In Israel, that means that we need to work with Christians and Muslims, both within Israel and in Israel's neighboring lands as well, because nature knows no borders. The Green Zionist Alliance, for example, is a North America-based Jewish environmental organization that has embraced diversity: Our volunteers, speakers and interns have included Christians, Muslims and Hindus. At the Green Zionist Alliance, anyone who wants to help green Israel and the Middle East is welcome.

Two Green Zionist Alliance sister organizations also aim to green the region through peaceful cooperation between peoples of different backgrounds and faiths. The Arava Institute for Environmental Studies is perhaps the best place in the world to learn about the environment alongside Israelis, Jordanians and Palestinians. The accredited school offers master's degrees as well as the opportunity to study for a semester or a year as an undergraduate or graduate student.

And EcoPeace / Friends of the Earth — Middle East brings together Jews, Christians and Muslims in the region to work toward protecting the region's shared environment and, in particular, its shared watersheds.

Here in North America, GreenFaith helps communities of all religions work both independently and together to better serve as stewards of the environment that we collectively believe God has placed in our care.

All four organizations have found that the way to a greener, more peaceful future is through cooperation with the greater community.

So what can you do to engage the world community? You can support the efforts of the Green Zionist Alliance, Arava Institute, Friends of the Earth and GreenFaith. And you also can follow the example of the Greenpoint Shul — Congregation Ahavas Israel, an Orthodox synagogue in Greenpoint, Brooklyn.

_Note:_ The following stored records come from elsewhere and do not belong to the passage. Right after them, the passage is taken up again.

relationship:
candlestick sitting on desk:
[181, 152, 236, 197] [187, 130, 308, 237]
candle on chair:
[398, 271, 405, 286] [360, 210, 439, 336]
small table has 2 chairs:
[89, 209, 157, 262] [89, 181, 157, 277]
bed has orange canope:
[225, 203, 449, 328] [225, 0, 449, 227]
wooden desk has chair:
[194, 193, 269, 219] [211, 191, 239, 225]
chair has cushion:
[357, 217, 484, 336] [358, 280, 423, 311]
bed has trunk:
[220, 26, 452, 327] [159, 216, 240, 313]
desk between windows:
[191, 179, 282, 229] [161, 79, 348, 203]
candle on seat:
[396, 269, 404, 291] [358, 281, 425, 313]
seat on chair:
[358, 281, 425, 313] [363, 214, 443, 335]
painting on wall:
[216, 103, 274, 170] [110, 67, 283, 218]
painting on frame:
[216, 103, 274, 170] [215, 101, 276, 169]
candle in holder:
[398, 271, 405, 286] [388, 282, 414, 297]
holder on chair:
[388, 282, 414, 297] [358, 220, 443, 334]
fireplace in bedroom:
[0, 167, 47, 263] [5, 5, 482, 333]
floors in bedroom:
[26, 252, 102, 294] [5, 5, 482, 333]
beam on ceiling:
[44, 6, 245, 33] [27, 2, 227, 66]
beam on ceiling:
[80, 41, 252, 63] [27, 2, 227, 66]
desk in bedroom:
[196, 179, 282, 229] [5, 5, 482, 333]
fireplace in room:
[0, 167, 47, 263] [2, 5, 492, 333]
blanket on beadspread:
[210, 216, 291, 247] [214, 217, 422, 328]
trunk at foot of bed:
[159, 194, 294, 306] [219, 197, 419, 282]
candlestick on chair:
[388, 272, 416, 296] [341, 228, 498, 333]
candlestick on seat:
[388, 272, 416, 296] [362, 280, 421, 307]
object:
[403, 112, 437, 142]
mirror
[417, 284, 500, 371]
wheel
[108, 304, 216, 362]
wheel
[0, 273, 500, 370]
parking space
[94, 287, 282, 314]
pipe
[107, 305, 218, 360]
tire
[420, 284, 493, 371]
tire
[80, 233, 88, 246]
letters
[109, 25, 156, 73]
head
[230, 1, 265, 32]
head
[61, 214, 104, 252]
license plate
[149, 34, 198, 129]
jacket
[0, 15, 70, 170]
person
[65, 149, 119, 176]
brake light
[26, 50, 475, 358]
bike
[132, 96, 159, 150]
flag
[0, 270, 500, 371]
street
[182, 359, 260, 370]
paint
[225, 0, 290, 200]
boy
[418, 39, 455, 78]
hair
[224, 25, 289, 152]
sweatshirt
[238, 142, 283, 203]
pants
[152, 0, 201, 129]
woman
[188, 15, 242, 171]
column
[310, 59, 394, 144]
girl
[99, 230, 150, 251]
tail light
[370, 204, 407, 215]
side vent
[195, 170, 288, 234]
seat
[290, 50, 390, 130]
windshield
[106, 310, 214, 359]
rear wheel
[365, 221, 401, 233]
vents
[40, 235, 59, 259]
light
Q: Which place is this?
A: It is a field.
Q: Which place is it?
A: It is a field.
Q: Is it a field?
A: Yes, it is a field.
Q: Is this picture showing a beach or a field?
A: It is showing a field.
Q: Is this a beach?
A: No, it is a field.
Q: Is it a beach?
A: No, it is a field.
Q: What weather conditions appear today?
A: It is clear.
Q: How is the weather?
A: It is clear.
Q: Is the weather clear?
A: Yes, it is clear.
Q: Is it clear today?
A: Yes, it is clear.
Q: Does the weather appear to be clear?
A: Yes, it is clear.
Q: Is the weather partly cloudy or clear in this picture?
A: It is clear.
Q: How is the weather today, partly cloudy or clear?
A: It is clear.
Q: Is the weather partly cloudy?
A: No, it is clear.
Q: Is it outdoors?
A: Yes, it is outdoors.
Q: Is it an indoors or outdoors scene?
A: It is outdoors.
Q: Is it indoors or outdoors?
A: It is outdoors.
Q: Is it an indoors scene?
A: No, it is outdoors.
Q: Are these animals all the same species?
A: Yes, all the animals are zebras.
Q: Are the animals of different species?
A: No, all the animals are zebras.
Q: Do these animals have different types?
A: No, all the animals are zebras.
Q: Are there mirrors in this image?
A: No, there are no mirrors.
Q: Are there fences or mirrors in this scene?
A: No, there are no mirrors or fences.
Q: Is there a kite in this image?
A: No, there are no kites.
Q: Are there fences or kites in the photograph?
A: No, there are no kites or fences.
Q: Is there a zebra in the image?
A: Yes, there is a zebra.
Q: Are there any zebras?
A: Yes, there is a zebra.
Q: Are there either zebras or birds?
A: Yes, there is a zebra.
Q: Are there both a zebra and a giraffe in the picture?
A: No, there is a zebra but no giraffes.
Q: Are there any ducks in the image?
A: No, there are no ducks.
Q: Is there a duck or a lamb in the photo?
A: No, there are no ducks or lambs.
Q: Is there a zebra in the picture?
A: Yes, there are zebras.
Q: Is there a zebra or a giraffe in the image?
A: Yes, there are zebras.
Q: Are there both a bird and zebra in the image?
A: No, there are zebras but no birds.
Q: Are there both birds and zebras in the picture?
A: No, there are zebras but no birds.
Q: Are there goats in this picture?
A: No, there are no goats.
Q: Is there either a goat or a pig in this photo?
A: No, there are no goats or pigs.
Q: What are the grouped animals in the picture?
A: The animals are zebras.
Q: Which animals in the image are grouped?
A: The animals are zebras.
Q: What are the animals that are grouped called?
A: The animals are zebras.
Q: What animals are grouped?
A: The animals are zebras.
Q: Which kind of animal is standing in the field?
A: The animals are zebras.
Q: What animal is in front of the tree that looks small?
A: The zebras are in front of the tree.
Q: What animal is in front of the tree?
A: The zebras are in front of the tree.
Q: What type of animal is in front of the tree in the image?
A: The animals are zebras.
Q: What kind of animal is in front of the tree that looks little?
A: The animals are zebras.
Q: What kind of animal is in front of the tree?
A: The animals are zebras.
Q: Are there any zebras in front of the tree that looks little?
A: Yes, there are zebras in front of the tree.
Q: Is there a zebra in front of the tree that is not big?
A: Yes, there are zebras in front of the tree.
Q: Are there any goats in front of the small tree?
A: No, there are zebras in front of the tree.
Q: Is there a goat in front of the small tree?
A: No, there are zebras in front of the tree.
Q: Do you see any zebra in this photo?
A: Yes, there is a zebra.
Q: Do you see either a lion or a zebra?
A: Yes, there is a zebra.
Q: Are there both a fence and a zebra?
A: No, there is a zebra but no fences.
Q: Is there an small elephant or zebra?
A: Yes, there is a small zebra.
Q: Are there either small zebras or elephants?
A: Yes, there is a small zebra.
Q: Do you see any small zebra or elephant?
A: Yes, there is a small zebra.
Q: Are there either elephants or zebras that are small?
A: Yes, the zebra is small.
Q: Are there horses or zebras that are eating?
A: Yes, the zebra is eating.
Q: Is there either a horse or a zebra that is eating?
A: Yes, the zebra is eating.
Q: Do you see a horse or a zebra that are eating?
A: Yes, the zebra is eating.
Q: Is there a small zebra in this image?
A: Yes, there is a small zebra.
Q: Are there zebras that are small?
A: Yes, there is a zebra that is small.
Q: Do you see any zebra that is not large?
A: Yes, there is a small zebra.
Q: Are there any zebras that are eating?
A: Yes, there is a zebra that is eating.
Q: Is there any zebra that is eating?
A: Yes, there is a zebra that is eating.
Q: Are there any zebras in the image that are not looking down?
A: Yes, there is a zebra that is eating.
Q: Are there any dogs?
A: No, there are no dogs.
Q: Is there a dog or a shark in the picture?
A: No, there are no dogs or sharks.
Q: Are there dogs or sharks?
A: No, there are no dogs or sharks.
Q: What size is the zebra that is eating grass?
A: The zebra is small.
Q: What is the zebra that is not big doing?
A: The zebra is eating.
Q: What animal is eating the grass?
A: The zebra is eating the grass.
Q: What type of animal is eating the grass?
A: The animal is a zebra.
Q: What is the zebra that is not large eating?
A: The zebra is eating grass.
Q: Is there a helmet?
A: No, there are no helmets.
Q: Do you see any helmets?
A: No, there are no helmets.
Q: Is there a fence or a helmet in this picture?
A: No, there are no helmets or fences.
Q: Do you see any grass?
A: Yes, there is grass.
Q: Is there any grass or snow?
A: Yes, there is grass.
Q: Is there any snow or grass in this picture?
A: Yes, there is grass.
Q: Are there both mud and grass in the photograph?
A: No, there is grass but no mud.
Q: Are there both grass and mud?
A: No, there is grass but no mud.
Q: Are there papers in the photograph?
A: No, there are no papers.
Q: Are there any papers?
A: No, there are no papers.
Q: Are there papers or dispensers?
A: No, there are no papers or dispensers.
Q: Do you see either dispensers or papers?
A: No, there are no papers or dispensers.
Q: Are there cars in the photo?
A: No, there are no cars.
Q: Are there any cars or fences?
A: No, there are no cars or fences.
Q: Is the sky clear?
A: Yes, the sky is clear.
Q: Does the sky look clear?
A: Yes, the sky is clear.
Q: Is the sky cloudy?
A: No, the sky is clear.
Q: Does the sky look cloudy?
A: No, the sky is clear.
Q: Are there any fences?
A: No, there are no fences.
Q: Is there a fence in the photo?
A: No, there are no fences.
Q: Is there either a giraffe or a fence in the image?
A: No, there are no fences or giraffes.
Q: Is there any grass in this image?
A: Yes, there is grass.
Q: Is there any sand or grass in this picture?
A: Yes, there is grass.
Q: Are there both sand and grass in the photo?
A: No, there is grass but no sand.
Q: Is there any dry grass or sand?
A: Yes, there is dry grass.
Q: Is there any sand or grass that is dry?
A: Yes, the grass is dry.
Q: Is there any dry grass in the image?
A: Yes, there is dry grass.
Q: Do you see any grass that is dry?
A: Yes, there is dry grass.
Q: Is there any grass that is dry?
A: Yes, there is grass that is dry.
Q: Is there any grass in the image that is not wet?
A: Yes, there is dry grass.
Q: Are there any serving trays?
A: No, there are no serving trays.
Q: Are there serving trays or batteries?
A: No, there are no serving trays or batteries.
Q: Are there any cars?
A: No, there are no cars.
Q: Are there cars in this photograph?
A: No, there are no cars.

With help from leaders of the Green Zionist Alliance, this past summer the Greenpoint Shul transformed its dilapidated, weed-thicketed backyard into a thriving, interfaith, organic community garden, tended to by volunteers from the synagogue, the local mosque and a local church. All of the garden's harvest is donated to the neighborhood soup kitchen, run by the church. And from the thaw in spring until the first frost, Jews, Muslims and Christians grow food for the hungry, getting together in the synagogue's backyard to work in the garden. It's a beautiful thing. 

And it's a model that could be replicated in every Jewish community across the country. Greenpoint Shul is putting the green in Greenpoint — you can put the green in your town. By working together with others, we can achieve a greener future.



David Krantz is the president and chairperson of Aytzim: Ecological Judaism.